West AN (White River Jct Research Enhancement Award Program (REAP)), West PA
(White River Jct REAP), Weeks WB
(White River Jct REAP)
To determine whether VA enrollees living beyond urban areas rely more on non-VA hospitalizations paid by Medicare than urban enrollees do, as well as whether their relative reliance differs depending on age group (younger or older than 65) or on major diagnostic category treated.
Data included all hospitalizations in VA’s Patient Treatment Files and in the VA-Medicare discharge files for the years 1997 through 2004. Each hospitalization was classified according to major diagnostic category and age at admission; the patient’s ZIP code of residence also was classified as urban or one of two rural levels using Rural-Urban Commuting Area codes. For each age group separately, PTF and VA-Medicare admission counts for urban and rural veterans, overall and within each of 23 major diagnostic categories (excluding Pregnancy and Newborn MDCs for low N), were compared using chi square analysis.

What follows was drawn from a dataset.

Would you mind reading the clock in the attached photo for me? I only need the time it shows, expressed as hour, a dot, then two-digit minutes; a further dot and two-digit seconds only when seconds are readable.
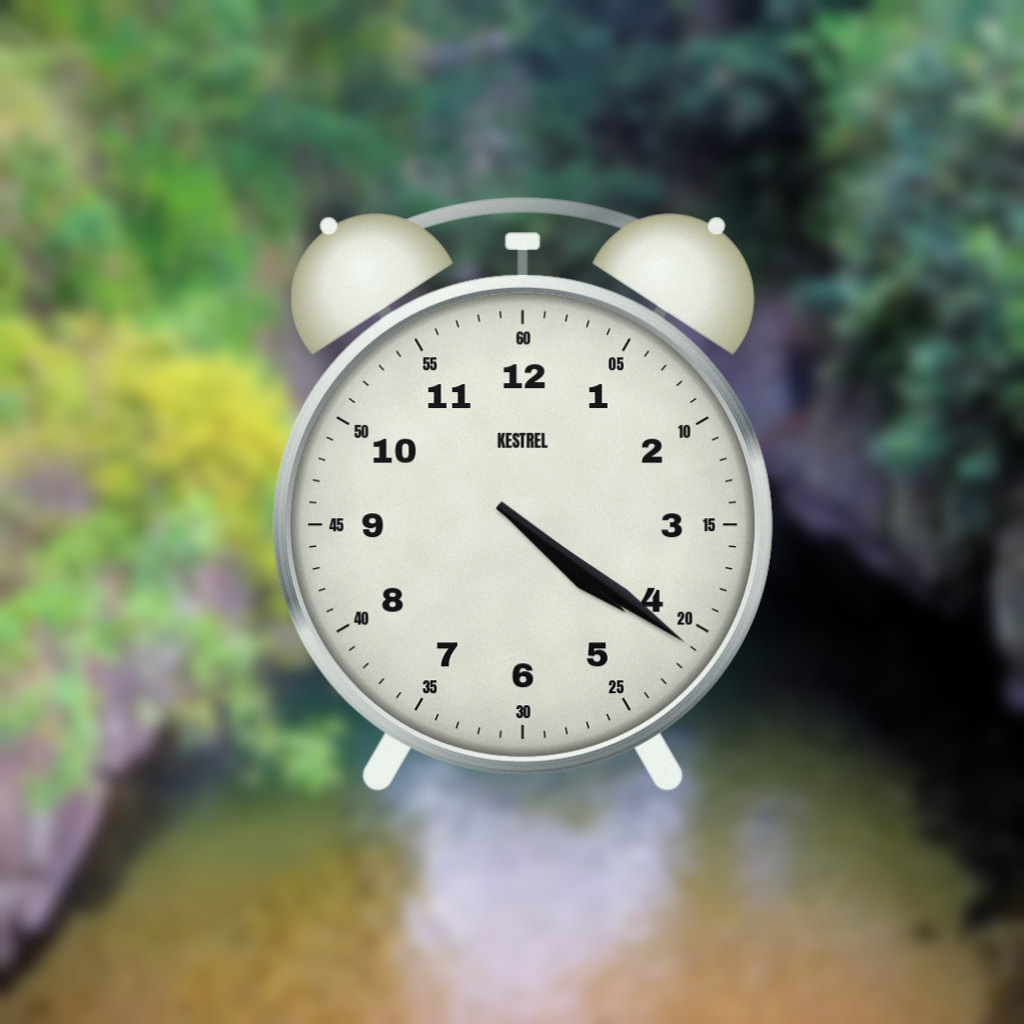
4.21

VA enrollees 65 or older had 4.5 times as many Medicare as VA hospitalizations; enrollees living in areas of greater or less “ruralness” both had over 5 times as many Medicare as VA admissions, a significantly higher ratio than for urban residents (4.2; p < .0001). Chi-squares were highly significant for 21 MDCs, with 20 showing greater reliance on Medicare among rural enrollees; for Neoplasms, however, reliance on Medicare was greater for urban veterans (p < .0001). Among VA enrollees younger than 65, urban residents had 2.2 times as many VA as Medicare admissions, while for residents of less rural areas the ratio was 1.8 and for more rural veterans it was 1.6 (p < .0001). Twenty-two MDCs yielded significant differences, with 20 showing greater reliance on Medicare among rural enrollees; for Mental Disorders (p < .0001) or HIV (p < .001), however, reliance on Medicare was greater for urban veterans.
For most major diagnostic categories, VA enrollees with Medicare are likely to use non-VA hospitals, particularly if they live beyond urban areas. Rural veterans, however, may have limited access to non-VA hospitals for inpatient cancer, psychiatric, or HIV care.
Planning for the hospitalization needs of VA enrollees should include analyses of all their non-VA utilization, broken down by where veterans live.